We have now a half a century of experience of the “new story” since this movement was born, has grown and spread out around the Earth in a relatively short time. The Federation of Intentional Communities in North America, and more recently, the foundation of GEN, prove that we had a clear idea, not only of what we did not want from the dominating global paradigm, but that we were committed to experiment and try to create an emerging “another world”, one based on a very different set of values and lifestyles.
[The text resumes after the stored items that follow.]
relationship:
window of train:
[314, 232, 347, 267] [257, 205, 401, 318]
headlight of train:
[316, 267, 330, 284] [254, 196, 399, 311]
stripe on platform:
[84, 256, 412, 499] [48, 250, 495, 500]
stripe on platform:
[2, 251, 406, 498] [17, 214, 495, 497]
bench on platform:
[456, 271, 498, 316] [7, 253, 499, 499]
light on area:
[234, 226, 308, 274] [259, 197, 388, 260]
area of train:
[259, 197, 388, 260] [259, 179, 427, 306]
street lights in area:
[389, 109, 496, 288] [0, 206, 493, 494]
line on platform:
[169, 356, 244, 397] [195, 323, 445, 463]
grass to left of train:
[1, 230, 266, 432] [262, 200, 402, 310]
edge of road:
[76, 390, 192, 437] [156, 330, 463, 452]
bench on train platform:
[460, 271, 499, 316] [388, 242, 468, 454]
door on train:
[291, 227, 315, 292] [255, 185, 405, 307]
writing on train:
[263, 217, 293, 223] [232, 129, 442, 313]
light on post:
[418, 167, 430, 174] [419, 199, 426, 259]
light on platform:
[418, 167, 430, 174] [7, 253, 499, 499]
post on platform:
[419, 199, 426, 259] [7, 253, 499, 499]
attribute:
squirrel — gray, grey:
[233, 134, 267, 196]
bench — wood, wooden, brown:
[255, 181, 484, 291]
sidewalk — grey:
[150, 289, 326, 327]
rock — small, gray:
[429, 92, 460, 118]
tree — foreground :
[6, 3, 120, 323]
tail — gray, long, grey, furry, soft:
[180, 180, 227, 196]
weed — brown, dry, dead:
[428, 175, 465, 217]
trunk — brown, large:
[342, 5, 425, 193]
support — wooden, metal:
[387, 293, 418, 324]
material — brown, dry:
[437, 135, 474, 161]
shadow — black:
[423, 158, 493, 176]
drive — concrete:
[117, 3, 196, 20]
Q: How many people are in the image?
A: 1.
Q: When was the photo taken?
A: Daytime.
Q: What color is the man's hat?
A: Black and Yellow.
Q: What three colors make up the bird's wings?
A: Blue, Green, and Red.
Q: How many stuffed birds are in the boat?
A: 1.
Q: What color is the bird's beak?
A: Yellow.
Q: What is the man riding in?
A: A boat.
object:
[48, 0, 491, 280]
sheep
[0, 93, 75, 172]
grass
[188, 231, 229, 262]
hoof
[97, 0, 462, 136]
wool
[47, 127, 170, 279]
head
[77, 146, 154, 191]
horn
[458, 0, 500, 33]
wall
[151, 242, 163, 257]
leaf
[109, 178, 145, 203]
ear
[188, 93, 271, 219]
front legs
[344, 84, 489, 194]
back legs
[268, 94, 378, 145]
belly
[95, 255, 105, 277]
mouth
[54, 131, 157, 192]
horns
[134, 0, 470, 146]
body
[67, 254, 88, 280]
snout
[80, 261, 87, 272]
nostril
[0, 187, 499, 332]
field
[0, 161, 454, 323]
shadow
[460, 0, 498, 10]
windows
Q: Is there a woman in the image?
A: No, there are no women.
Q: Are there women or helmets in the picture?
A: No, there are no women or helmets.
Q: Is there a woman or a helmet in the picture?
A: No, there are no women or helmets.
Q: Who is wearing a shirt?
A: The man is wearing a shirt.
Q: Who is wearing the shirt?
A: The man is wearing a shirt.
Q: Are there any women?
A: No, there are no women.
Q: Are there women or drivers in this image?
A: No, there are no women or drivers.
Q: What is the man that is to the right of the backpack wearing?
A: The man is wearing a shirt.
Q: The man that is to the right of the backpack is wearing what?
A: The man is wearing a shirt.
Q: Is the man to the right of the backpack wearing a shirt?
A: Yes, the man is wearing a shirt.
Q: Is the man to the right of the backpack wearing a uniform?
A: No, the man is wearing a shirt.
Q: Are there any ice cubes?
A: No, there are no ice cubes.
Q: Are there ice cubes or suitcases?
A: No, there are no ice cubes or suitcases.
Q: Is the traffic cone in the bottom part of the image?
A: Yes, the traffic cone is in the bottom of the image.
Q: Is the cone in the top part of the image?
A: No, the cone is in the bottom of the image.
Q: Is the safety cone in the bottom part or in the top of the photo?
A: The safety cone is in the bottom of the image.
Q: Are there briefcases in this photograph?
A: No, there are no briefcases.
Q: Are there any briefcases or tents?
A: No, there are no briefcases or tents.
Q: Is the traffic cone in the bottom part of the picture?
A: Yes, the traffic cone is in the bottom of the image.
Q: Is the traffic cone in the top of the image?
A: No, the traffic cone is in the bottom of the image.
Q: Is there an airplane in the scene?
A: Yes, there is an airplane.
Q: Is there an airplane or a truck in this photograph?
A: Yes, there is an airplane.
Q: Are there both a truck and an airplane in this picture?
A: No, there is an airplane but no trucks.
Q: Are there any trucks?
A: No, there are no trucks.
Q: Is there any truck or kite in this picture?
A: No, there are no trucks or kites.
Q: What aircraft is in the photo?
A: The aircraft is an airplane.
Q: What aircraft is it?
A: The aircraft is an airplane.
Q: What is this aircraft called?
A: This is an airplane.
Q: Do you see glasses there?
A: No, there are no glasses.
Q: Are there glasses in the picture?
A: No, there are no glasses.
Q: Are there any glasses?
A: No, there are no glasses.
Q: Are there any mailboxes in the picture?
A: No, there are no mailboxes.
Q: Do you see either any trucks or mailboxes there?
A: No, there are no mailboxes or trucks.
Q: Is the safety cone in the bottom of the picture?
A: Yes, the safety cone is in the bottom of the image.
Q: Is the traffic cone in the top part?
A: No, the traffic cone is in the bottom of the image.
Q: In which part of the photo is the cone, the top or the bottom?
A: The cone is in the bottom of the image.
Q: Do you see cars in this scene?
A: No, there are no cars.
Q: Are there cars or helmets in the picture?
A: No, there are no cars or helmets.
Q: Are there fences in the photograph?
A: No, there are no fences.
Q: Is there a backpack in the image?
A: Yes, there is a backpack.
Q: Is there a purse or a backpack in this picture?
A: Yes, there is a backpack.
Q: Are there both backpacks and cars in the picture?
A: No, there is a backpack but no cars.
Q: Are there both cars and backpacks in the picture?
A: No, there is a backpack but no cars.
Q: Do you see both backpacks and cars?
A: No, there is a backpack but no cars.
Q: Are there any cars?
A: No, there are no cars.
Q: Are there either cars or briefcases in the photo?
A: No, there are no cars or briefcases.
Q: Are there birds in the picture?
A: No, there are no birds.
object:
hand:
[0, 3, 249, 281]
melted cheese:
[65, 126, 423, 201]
All those experimental social and environmental projects are providing immense and necessarily rich tools of change, which keep improving generation after generation. The Ecovillage Design Education (EDE) program, Gaia University, Ecohabitar and others are also contributing largely to support young people all over to become leaders in the process of development and application of new models of sustainable settlements. However up to now, there is a lack of understanding of precisely how our Ecovillages can become the examples of how to put all sort of campaigns for the rights of nature into practice and how to promote them through new forms of activism.
To re-learn to live in harmony and respect for Nature in this time in history is a sacred attitude that we need to pass and share to as many as possible of our other us human fellows. And to move a step forward and take part of local, national and planetary campaigns for the adoption of legislations that recognize the intrinsic rights of Mother Earth, is an endeavour that we can all get into, wherever we are and at all level of jurisdictions.
For a Universal Declaration of the Rights of Nature!